Adam was the federal head of all humanity, perfectly created by God for this privilege. When he fell, we all fell, and all of humanity became wicked sinners who could only be redeemed by a spotless Savior. As The New England Primer, America’s first public school textbook, taught children for more than 200 years, “In Adam’s fall, we sinned all.”

But sin could not possibly have been the primary “Why” of Advent, because sin was already in the world. In Isaiah’s and Ezekiel’s references to the kings of Babylon and Tyre, we see Adam’s fall symbolically described . . . and we also see references to the malevolent spiritual power lurking behind the kings of those two cities: Satan.


How you have fallen from heaven, O morning star, son of the dawn! You have been cast down to the earth, you who once laid low the nations! You said in your heart, “I will ascend to heaven; I will raise my throne above the stars of God; I will sit enthroned on the mount of assembly, on the utmost heights of the sacred mountain. I will ascend above the tops of the clouds; I will make myself like the Most High.”

(Isaiah 14:12-14)


You were blameless in your ways from the day you were created till wickedness was found in you. Through your widespread trade you were filled with violence, and you sinned. So I drove you in disgrace from the mount of God, and I expelled you, O guardian cherub, from among the fiery stones. Your heart became proud on account of your beauty, and you corrupted your wisdom because of your splendor. So I threw you to the earth; I made a spectacle of you before kings.

(Ezekiel 28:15-17)


Here we are given a glimpse behind the veil of heaven, and we see the fall of Lucifer and the sin that was in this world before the first sin of man. Jesus spoke of this in Luke 10:18 when He said, “I saw Satan fall like lightning from heaven.”

If sin was “The Why” of Advent, God would have sent Jesus to redeem the fallen angels, but that was not the purpose for His coming. The writer of Hebrews explicitly confirms this truth:


Surely it is not angels [Jesus] helps, but Abraham’s descendants. For this reason he had to be made like his brothers in every way, in order that he might become a merciful and faithful high priest in service to God, and that he might make atonement for the sins of the people. Because he himself suffered when he was tempted, he is able to help those who are being tempted.

(Hebrews 2:16-18)


So, if sin was not “The Why,” then what was?

  1. What It Was



God so loved the world that he gave his one and only Son, that whoever believes in him shall not perish but have eternal life.

(John 3:16)

God came after fallen and sinful man; the reason is located in the heart of God and His love for man: a special love . . . a redeeming love . . . a love purchased by His beloved Son on a cross so that we could be the spouse of the Son—the bride of the Bridegroom!
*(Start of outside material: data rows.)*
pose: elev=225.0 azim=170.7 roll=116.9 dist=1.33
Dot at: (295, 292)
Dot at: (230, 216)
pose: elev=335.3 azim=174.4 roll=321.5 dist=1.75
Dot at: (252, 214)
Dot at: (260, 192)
And that is why everything works toward your salvation. God so loved you that, if you have trusted in Christ’s redeeming work on your behalf, God is working every circumstance of life (the good, the bad, and the ugly) for your eternal good (Romans 8:28).

May this truth of God’s amazing love for you bring you glad tidings of great joy this Christmas season and all the days God gives to you!

This is the Gospel. This is grace for your race. NEVER FORGET THAT . . . AMEN!